The polyvinyl alcohol used in comparative example 5 has a lower removal rate of suspended substances and organic substances than those in examples 1, 3 and 3, because the polyvinyl alcohol is modified in examples 1, 3 and 3, and the modified polyvinyl alcohol has higher stability than that of the conventional polyvinyl alcohol, thereby creating a good environment for the survival of microorganisms.

Finally, it should be noted that: although the present invention has been described in detail with reference to the foregoing embodiments, it will be apparent to those skilled in the art that changes may be made in the embodiments and/or equivalents thereof without departing from the spirit and scope of the invention. Any modification, equivalent replacement, or improvement made within the spirit and principle of the present invention should be included in the protection scope of the present invention.

Claims

1. An organic sewage treatment agent for embedding anaerobic microorganisms is characterized in that: the sewage treatment agent is prepared from a main sewage treatment agent and a microbial preparation;

the microbial preparation is prepared from anaerobic microorganisms, nutrient solution and embedding materials; the anaerobic microorganism is formed by mixing syntrophic bacillus, acidophilic methanogen, sulfate reducing bacteria and acidophilic acetogen.

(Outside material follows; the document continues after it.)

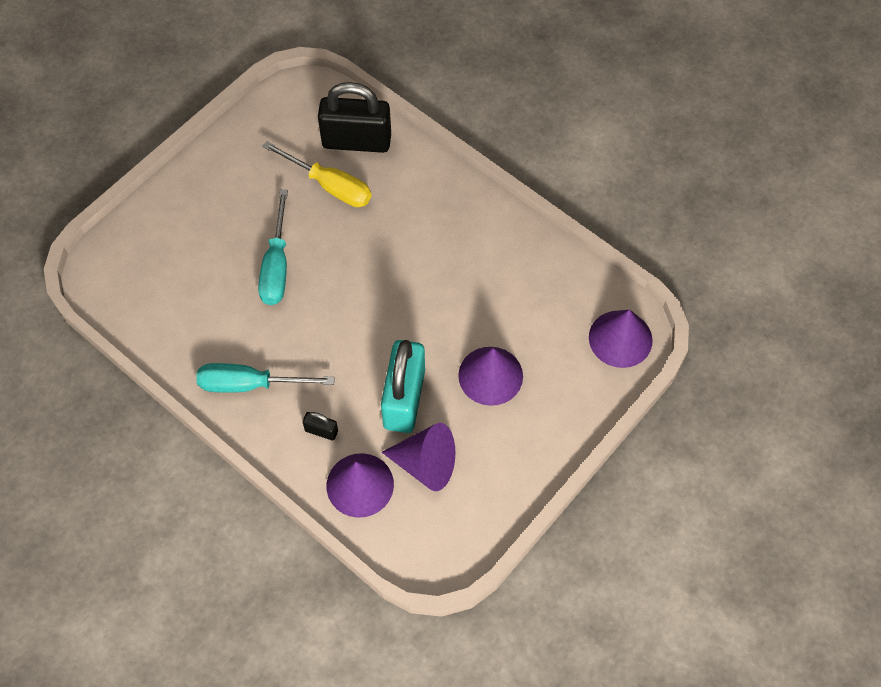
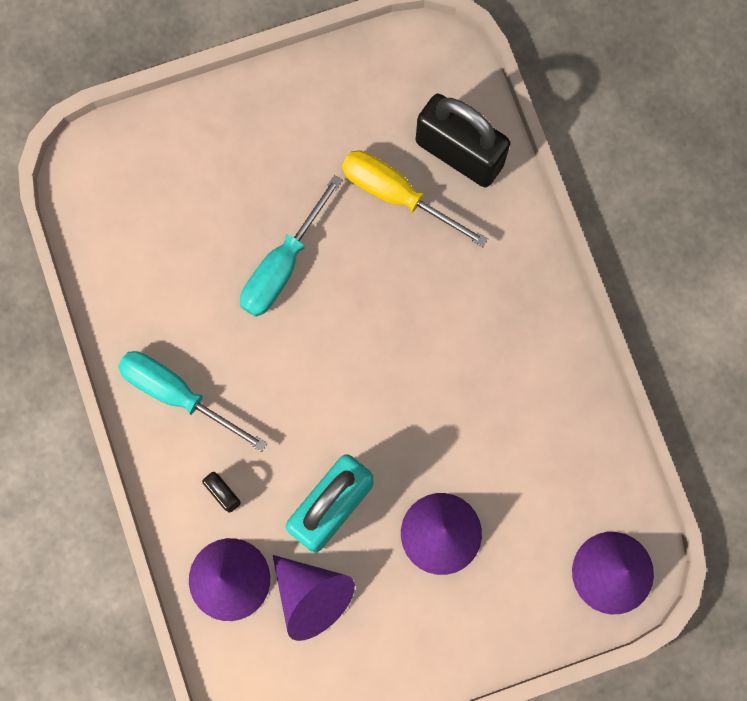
camera: 30 degrees right, 15 degrees up
yellow screwdriver [262,141,372,207] -> yellow screwdriver turned 150 degrees clockwise [342,151,488,247]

2. The organic sewage treatment agent embedding anaerobic microorganisms according to claim 1, wherein: the embedding material comprises, by weight, 30-40 parts of polyvinyl alcohol, 15-20 parts of sodium alginate, 1-2 parts of nano aluminum oxide, 2-3 parts of calcium chloride and 2-3 parts of ammonium sulfate.

3. The organic sewage treatment agent embedding anaerobic microorganisms according to claim 1, wherein: the nutrient solution is prepared from L-ascorbic acid, sodium chloride, dipotassium hydrogen phosphate and ammonium dihydrogen phosphate.

4. The organic sewage treatment agent embedding anaerobic microorganisms according to claim 3, wherein: the L-ascorbic acid is prepared from glucose, hydrogen, a catalyst and zymocyte.

5. The organic sewage treatment agent embedding anaerobic microorganisms according to claim 4, wherein: the catalyst is nickel.

6. A preparation method of an organic sewage treatment agent embedded with anaerobic microorganisms is characterized by comprising the following steps: the steps are as follows,

7. The method for preparing an anaerobic microorganism-embedded organic sewage treatment agent according to claim 6, wherein: when the sewage treatment agent is used for sewage treatment, nitrogen is introduced and the sewage treatment is carried out in a closed environment, the temperature of the sewage treatment is 25-30 ℃, and hydrogen sulfide gas generated in the treatment process flows back to a sewage inlet.